Across the data below, in how many lines does the word "заданию" appear? Give only the number.
++++
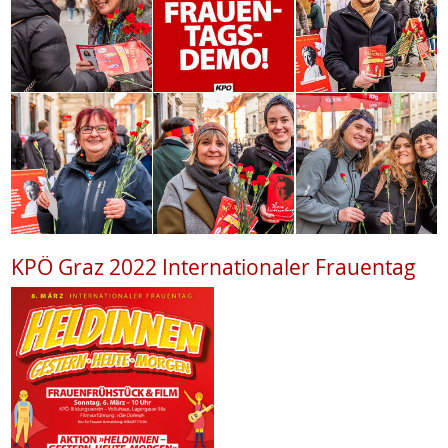
KPÖ Graz 2022 Internationaler Frauentag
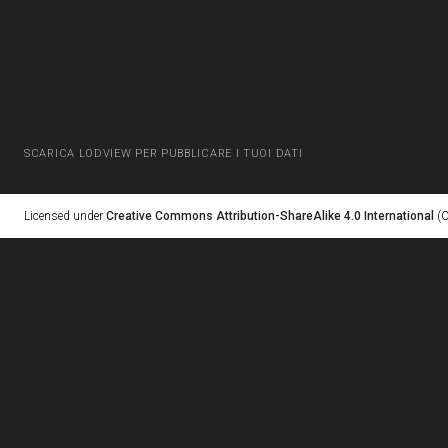
SCARICA LODVIEW PER PUBBLICARE I TUOI DATI
Licensed under
Creative Commons Attribution-ShareAlike 4.0 International
(C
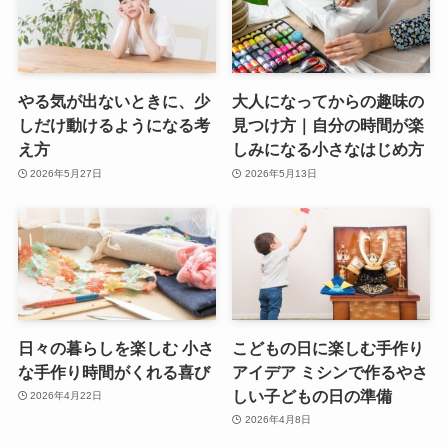
やる気が出ないときに、少
大人になってからの趣味の
しだけ動けるようになる考
見つけ方｜自分の時間が楽
え方
しみになる小さなはじめ方
2026年5月27日
2026年5月13日
日々の暮らしを楽しむ 小さ
こどもの日に楽しむ手作り
な手作り時間がくれる喜び
アイデア ミシンで作るやさ
しい子どもの日の準備
2026年4月22日
2026年4月8日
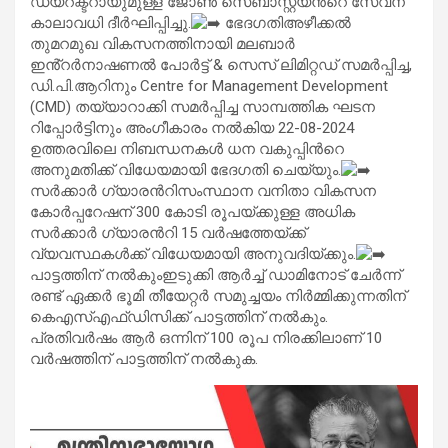
ഡയറക്ടറായുമുള്ള ജോൺ സെബാസ്റ്റ്യൻ്റെ സേവന
കാലാവധി ദീർഘിപ്പിച്ചു.
ഭേദഗതിഅഴീക്കല്‍
തുമറമുഖ വികസനത്തിനായി മലബാർ
ഇൻ്റർനാഷണൽ പോർട്ട് & സെസ് ലിമിറ്റഡ് സമർപ്പിച്ച,
ഡി.പി.ആറിനും Centre for Management Development
(CMD) തയ്യാറാക്കി സമർപ്പിച്ച സാമ്പത്തിക ഘടന
റിപ്പോർട്ടിനും അംഗീകാരം നല്‍കിയ 22-08-2024
ഉത്തരവിലെ നിബന്ധനകള്‍ ധന വകുപ്പിന്‍റെ
അനുമതിക്ക് വിധേയമായി ഭേദഗതി ചെയ്യും.
സർക്കാർ ഗ്യാരന്‍റിസംസ്ഥാന വനിതാ വികസന
കോർപ്പറേഷന് 300 കോടി രൂപയ്ക്കുള്ള അധിക
സർക്കാർ ഗ്യാരന്‍റി 15 വർഷത്തേയ്ക്ക്
വ്യവസ്ഥകൾക്ക് വിധേയമായി അനുവദിയ്ക്കും.
പാട്ടത്തിന് നല്‍കുംഇടുക്കി ആര്‍ച്ച് ഡാമിനോട് ചേര്‍ന്ന്
രണ്ട് ഏക്കര്‍ ഭൂമി തീയേറ്റര്‍ സമുച്ചയം നിര്‍മ്മിക്കുന്നതിന്
കെഎസ്എഫ്ഡിസിക്ക് പാട്ടത്തിന് നല്‍കും.
പ്രതിവര്‍ഷം ആര്‍ ഒന്നിന് 100 രൂപ നിരക്കിലാണ് 10
വര്‍ഷത്തിന് പാട്ടത്തിന് നല്‍കുക.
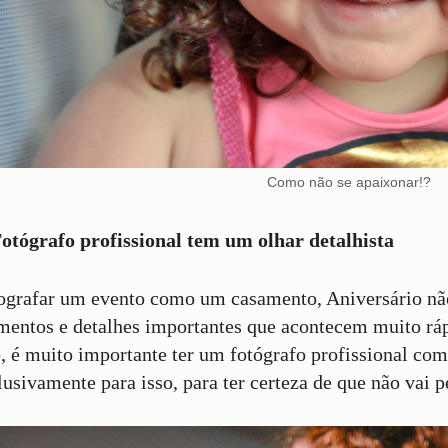
Como não se apaixonar!?
otógrafo profissional tem um olhar detalhista
ografar um evento como um casamento, Aniversário não é
entos e detalhes importantes que acontecem muito ráp
o, é muito importante ter um fotógrafo profissional com
lusivamente para isso, para ter certeza de que não va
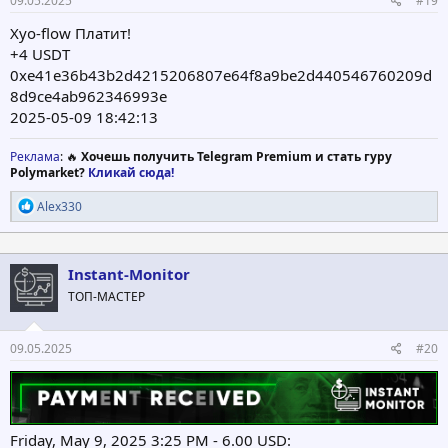
09.05.2025
#19
Xyo-flow Платит!
+4 USDT
0xe41e36b43b2d4215206807e64f8a9be2d440546760209d
8d9ce4ab962346993e
2025-05-09 18:42:13
Реклама
: 🔥
Хочешь получить Telegram Premium и стать гуру
Polymarket?
Кликай сюда!
Р
Alex330
е
а
к
ц
Instant-Monitor
и
ТОП-МАСТЕР
и
:
09.05.2025
#20
Friday, May 9, 2025 3:25 PM - 6.00 USD:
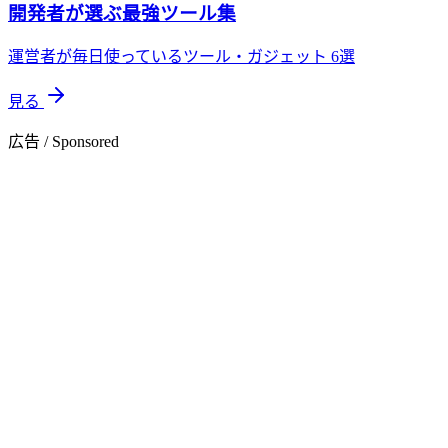
開発者が選ぶ最強ツール集
運営者が毎日使っているツール・ガジェット 6選
見る
広告 / Sponsored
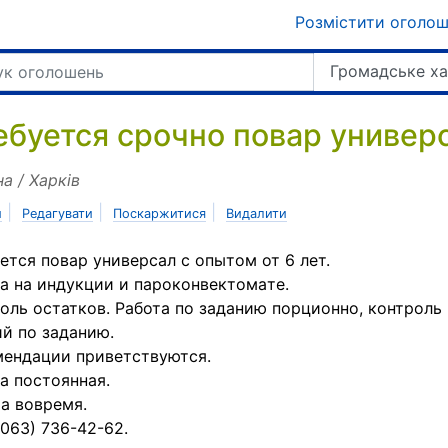
Розмістити оголо
Громадське х
ебуется срочно повар универ
на / Харків
|
|
|
и
Редагувати
Поскаржитися
Видалити
ется повар универсал с опытом от 6 лет.
а на индукции и пароконвектомaте.
оль остатков. Работа по заданию поpционно, контроль
й по заданию.
ендации приветствуются.
а постоянная.
а вовремя.
 (063) 736-42-62.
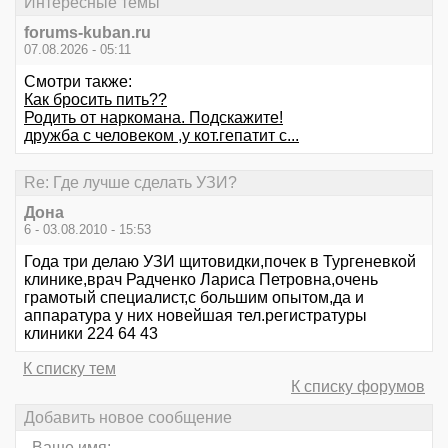
Интересные темы
forums-kuban.ru
07.08.2026 - 05:11
Смотри также:
Как бросить пить??
Родить от наркомана. Подскажите!
дружба с человеком ,у кот.гепатит с...
Re: Где лучше сделать УЗИ?
Дона
6 - 03.08.2010 - 15:53
Года три делаю УЗИ щитовидки,почек в Тургеневкой
клинике,врач Радченко Лариса Петровна,очень
грамотый специалист,с большим опытом,да и
аппаратура у них новейшая тел.регистратуры
клиники 224 64 43
К списку тем
К списку форумов
Добавить новое сообщение
Ваше имя:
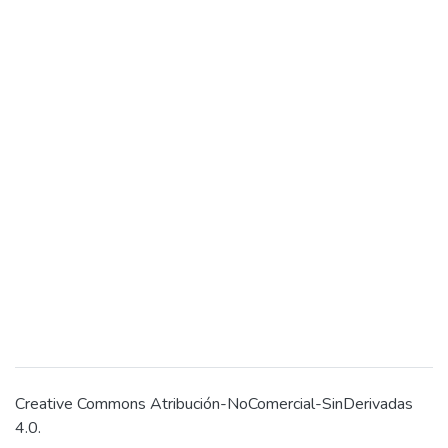
Creative Commons Atribución-NoComercial-SinDerivadas
4.0.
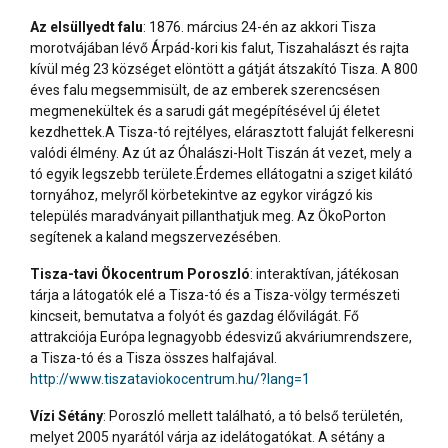
Az elsüllyedt falu
: 1876. március 24-én az akkori Tisza
morotvájában lévő Árpád-kori kis falut, Tiszahalászt és rajta
kívül még 23 községet elöntött a gátját átszakító Tisza. A 800
éves falu megsemmisült, de az emberek szerencsésen
megmenekültek és a sarudi gát megépítésével új életet
kezdhettek.A Tisza-tó rejtélyes, elárasztott faluját felkeresni
valódi élmény. Az út az Óhalászi-Holt Tiszán át vezet, mely a
tó egyik legszebb területe.Érdemes ellátogatni a sziget kilátó
tornyához, melyről körbetekintve az egykor virágzó kis
település maradványait pillanthatjuk meg. Az ÖkoPorton
segítenek a kaland megszervezésében.
Tisza-tavi Ökocentrum Poroszló
: interaktívan, játékosan
tárja a látogatók elé a Tisza-tó és a Tisza-völgy természeti
kincseit, bemutatva a folyót és gazdag élővilágát. Fő
attrakciója Európa legnagyobb édesvizű akváriumrendszere,
a Tisza-tó és a Tisza összes halfajával.
http://www.tiszataviokocentrum.hu/?lang=1
Vízi Sétány
: Poroszló mellett található, a tó belső területén,
melyet 2005 nyarától várja az idelátogatókat. A sétány a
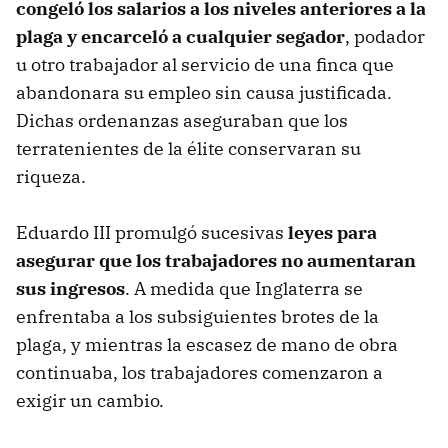
congeló los salarios a los niveles anteriores a la
plaga y encarceló a cualquier segador
, podador
u otro trabajador al servicio de una finca que
abandonara su empleo sin causa justificada.
Dichas ordenanzas aseguraban que los
terratenientes de la élite conservaran su
riqueza.
Eduardo III promulgó sucesivas
leyes para
asegurar que los trabajadores no aumentaran
sus ingresos
. A medida que Inglaterra se
enfrentaba a los subsiguientes brotes de la
plaga, y mientras la escasez de mano de obra
continuaba, los trabajadores comenzaron a
exigir un cambio.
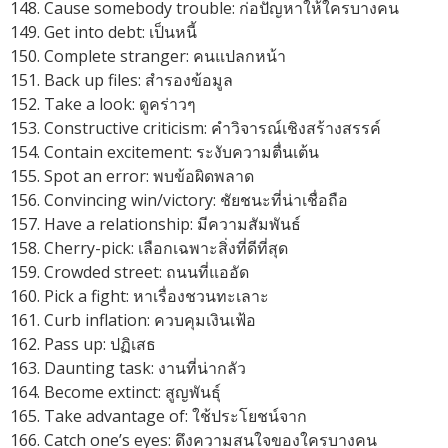
Cause somebody trouble: ก่อปัญหาให้ใครบางคน
Get into debt: เป็นหนี้
Complete stranger: คนแปลกหน้า
Back up files: สำรองข้อมูล
Take a look: ดูคร่าวๆ
Constructive criticism: คำวิจารณ์เชิงสร้างสรรค์
Contain excitement: ระงับความตื่นเต้น
Spot an error: พบข้อผิดพลาด
Convincing win/victory: ชัยชนะที่น่าเชื่อถือ
Have a relationship: มีความสัมพันธ์
Cherry-pick: เลือกเฉพาะสิ่งที่ดีที่สุด
Crowded street: ถนนที่แออัด
Pick a fight: หาเรื่องชวนทะเลาะ
Curb inflation: ควบคุมเงินเฟ้อ
Pass up: ปฏิเสธ
Daunting task: งานที่น่ากลัว
Become extinct: สูญพันธุ์
Take advantage of: ใช้ประโยชน์จาก
Catch one’s eyes: ดึงความสนใจของใครบางคน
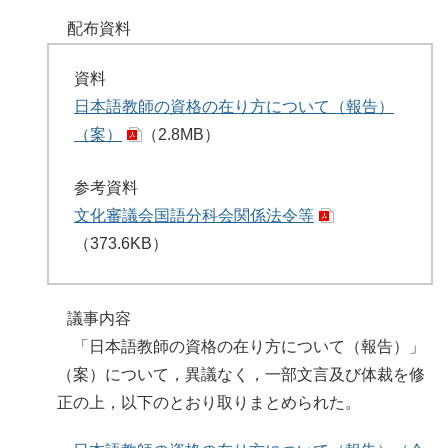
配布資料
資料
日本語教師の資格の在り方について（報告）
（案）
（2.8MB）
参考資料
文化審議会国語分科会関係法令等
（373.6KB）
議事内容
「日本語教師の資格の在り方について（報告）」
（案）について，異議なく，一部文言及び体裁を修
正の上，以下のとおり取りまとめられた。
++++
* _The completed task_: 2